Clôture de la conférence de l'Atlantic Strategy Group : L’Atlantique Sud perçue comme espace de développement


L’Atlantique a été souvent un espace de tragédie et l’ « Atlantic Strategy Group » veut  changer cela et en faire un espace de solidarité nouvelle. C’est en quelque sorte l’objet de la conférence de 3 jours qui a réuni un certain nombre de leaders de Think-tank autour d’un échange sur les opportunités qu’offrent l’océan atlantique, surtout l’atlantique Sud. « Et comment faire pour avoir avec la diaspora africaine qui a été enlevée du continent et réimplantée dans les Caraïbes, les meilleures relations », dira le Dr Cheikh Tidiane Gadio, Président de l’Institut Panafricain de stratégies (IPS) qui accueillait la rencontre.
« L’idée c’est de réunir périodiquement un groupe d’experts, et un certain nombre de leaders de Think-tank autour d’un échange sur les opportunités qu’offre l’océan atlantique, mais surtout l’Atlantique Sud. On a pensé à un espace de développement de coopération, que l’on appellerait l’Atlantique Sud. On a discuté de sécurité, autour de l’Atlantique c’est un grand enjeu avec les questions liées  à la piraterie maritime et les narcotrafiquants qui traversent l’Atlantique pour venir ici. »
Karim El Aynaoui ,Directeur exécutif de l'OCP Policy Center qui animait la conférence de presse avec Gadio, dira que « le défi des 30 prochaines années est celui de la convergence et de la croissance en Afrique qui sera probablement l’un des moteurs de la dynamique mondiale. L’Afrique a une grande façade Atlantique d’où ce que nous faisons ici dans une perspective Atlantique », dira t-il.

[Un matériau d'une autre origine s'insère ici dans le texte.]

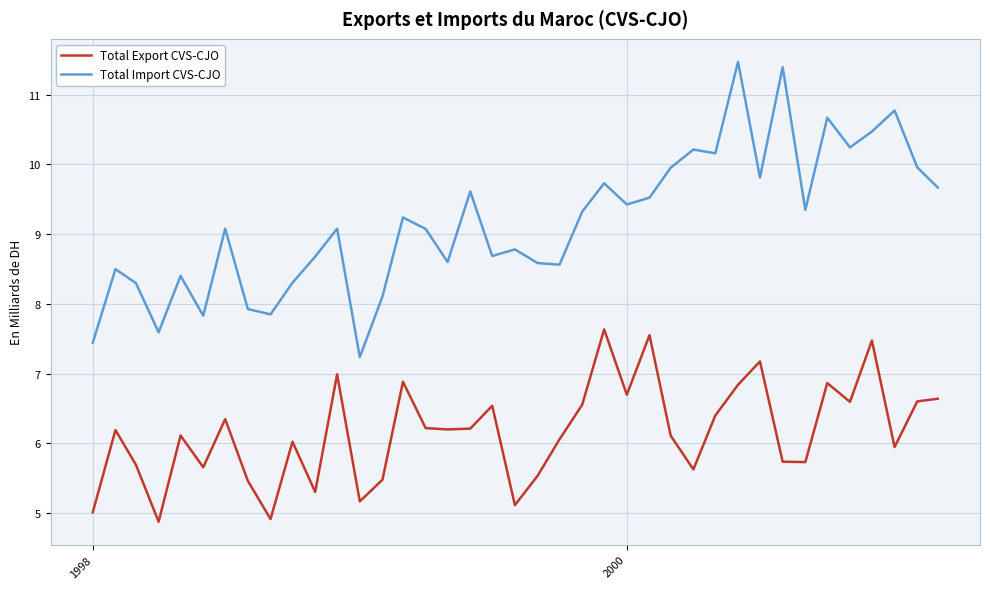

List the series in order of their peak value, lowest first.

Total Export CVS-CJO, Total Import CVS-CJO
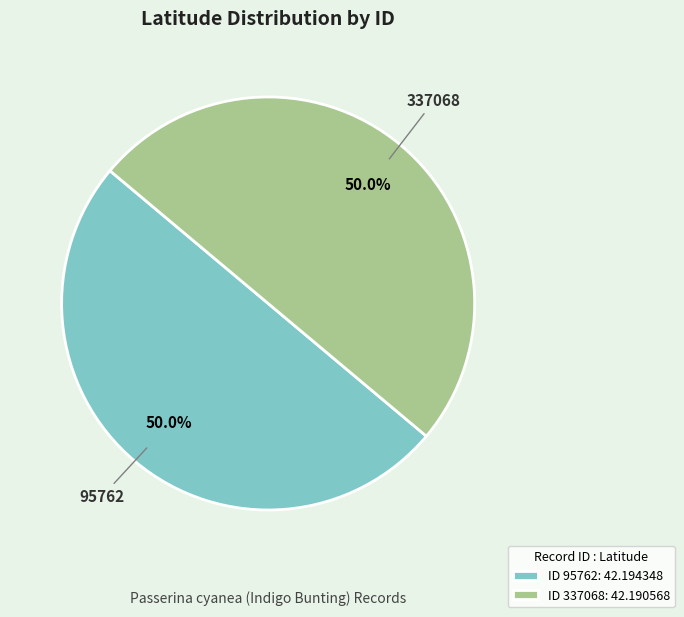

What is the ratio of the value at ID 337068: 42.190568 to the value at ID 95762: 42.194348?

1.0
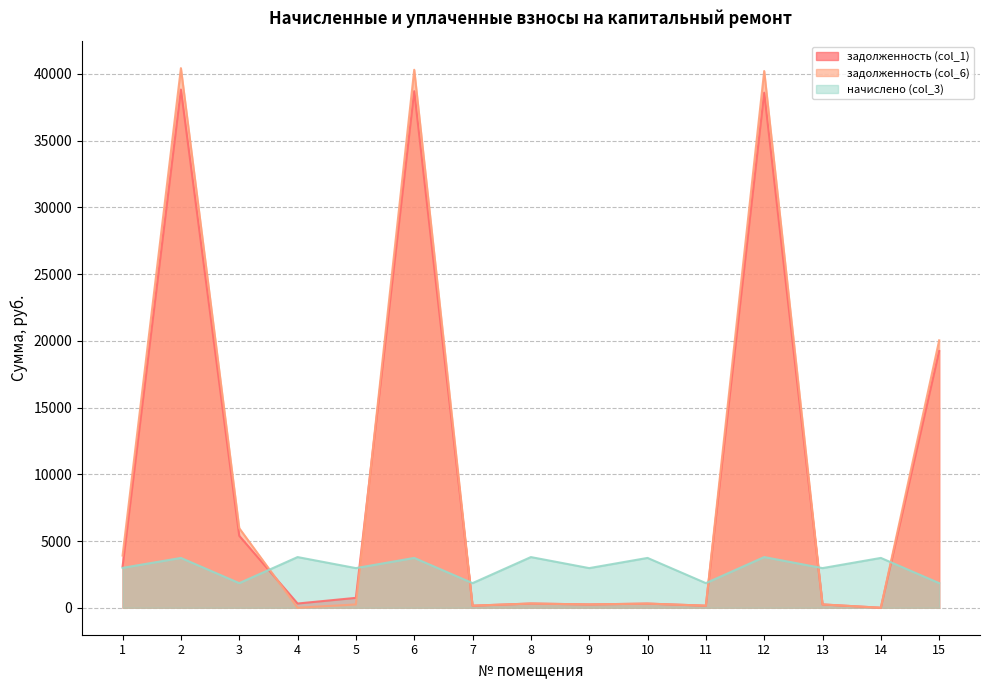

List the series in order of their peak value, lowest first.

начислено (col_3), задолженность (col_1), задолженность (col_6)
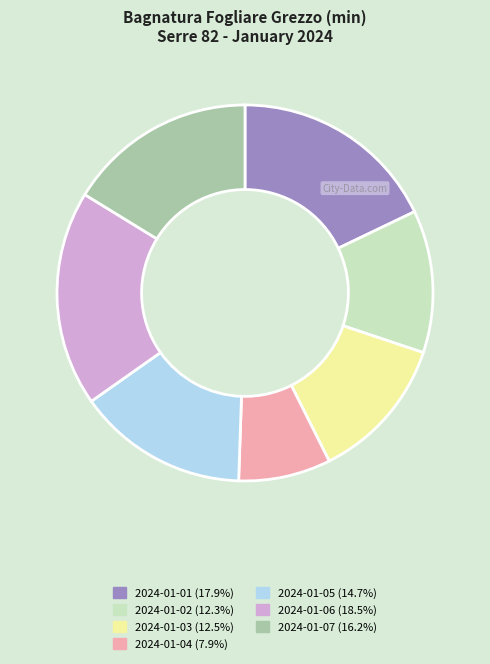

Which has a higher value, 2024-01-07 or 2024-01-03?

2024-01-07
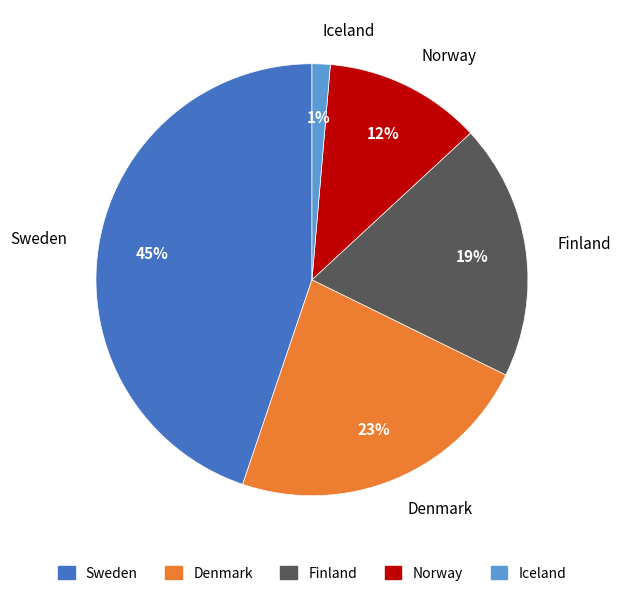

Which category has the smallest portion of the pie?

Iceland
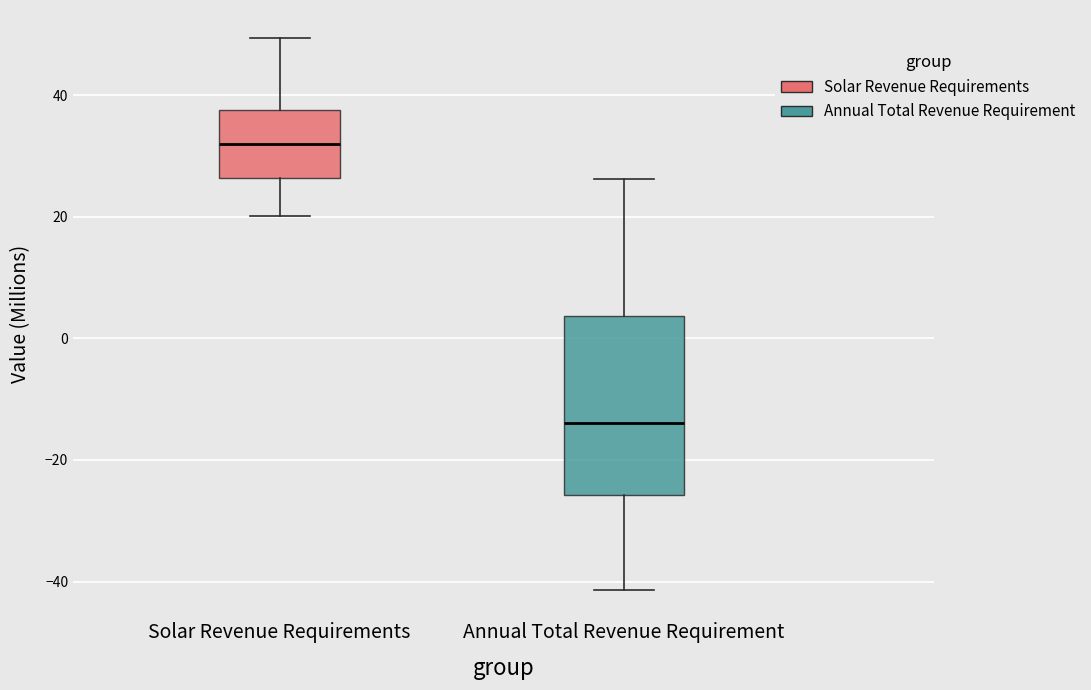

Where does the upper whisker of the box for Annual Total Revenue Requirement end on the y-axis? The values are not printed on the chart, so give them approximately, as read against the axis.

26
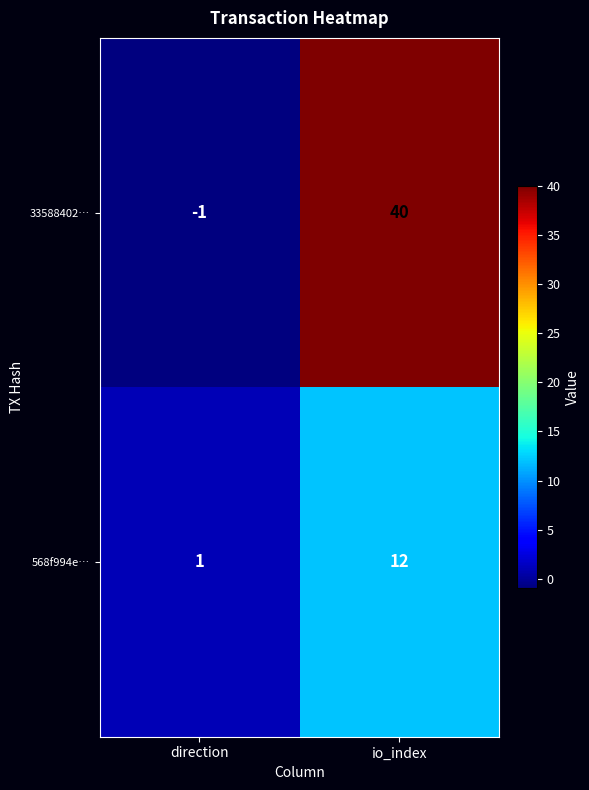

What is the difference between the 568f994e… values at io_index and direction?

11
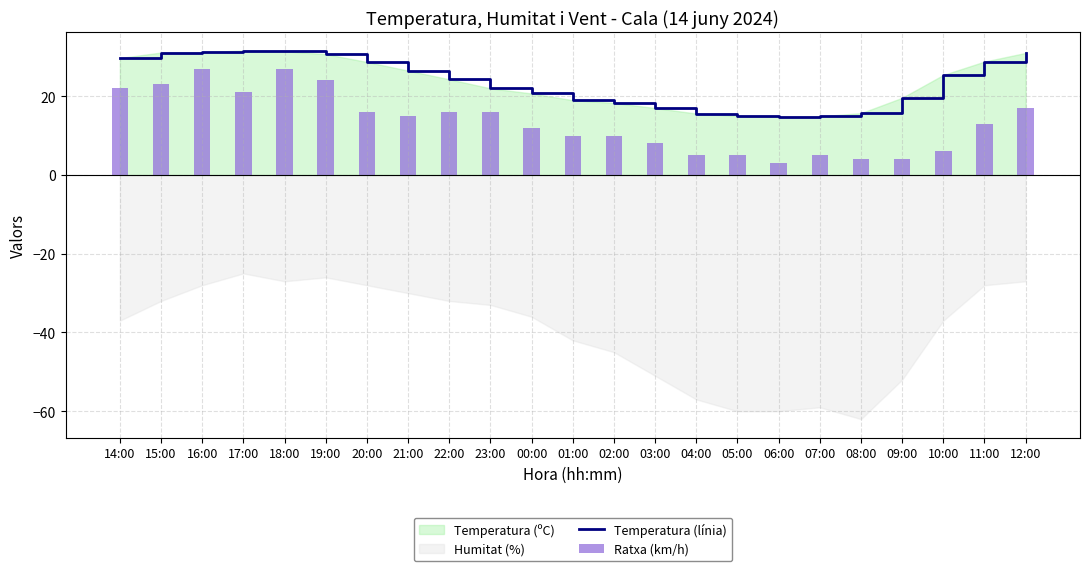

Reading left to right, extract all data points from this chart.

Temperatura (línia): 29.7	31.1	31.2	31.6	31.4	30.7	28.7	26.5	24.3	22.0	20.7	19.0	18.3	17.0	15.6	15.0	14.8	14.9	15.7	19.6	25.4	28.8	31.0
Ratxa (km/h): 22.0	23.0	27.0	21.0	27.0	24.0	16.0	15.0	16.0	16.0	12.0	10.0	10.0	8.0	5.0	5.0	3.0	5.0	4.0	4.0	6.0	13.0	17.0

Un des messages clefs de cette rencontre de trois jours a été, fera savoir Ian Lesser, Directeur exécutif, German Marshall Fund, que « l’on n’a pas besoin de bâtir de nouvelles institutions, de nouvelles architectures de coopération dans l’Atlantique », « mais nous avons besoin de changer les comportements mentaux. Dans ce que nous comprenons dans l’atlantique, les relations transatlantiques. Pour mon institution, c’est une opportunité de nous jeter dans la réflexion sur les relations Nord/Sud et même de voir l’évolution des relations « Sud/Sud ».
Une partie des discussions lors de la rencontre a concerné ce que les états doivent faire, cependant le gros du travail ne sera pas fait forcement par les états », mais par la société civile, la coopération entre les villes et le secteur privé », conclut-il.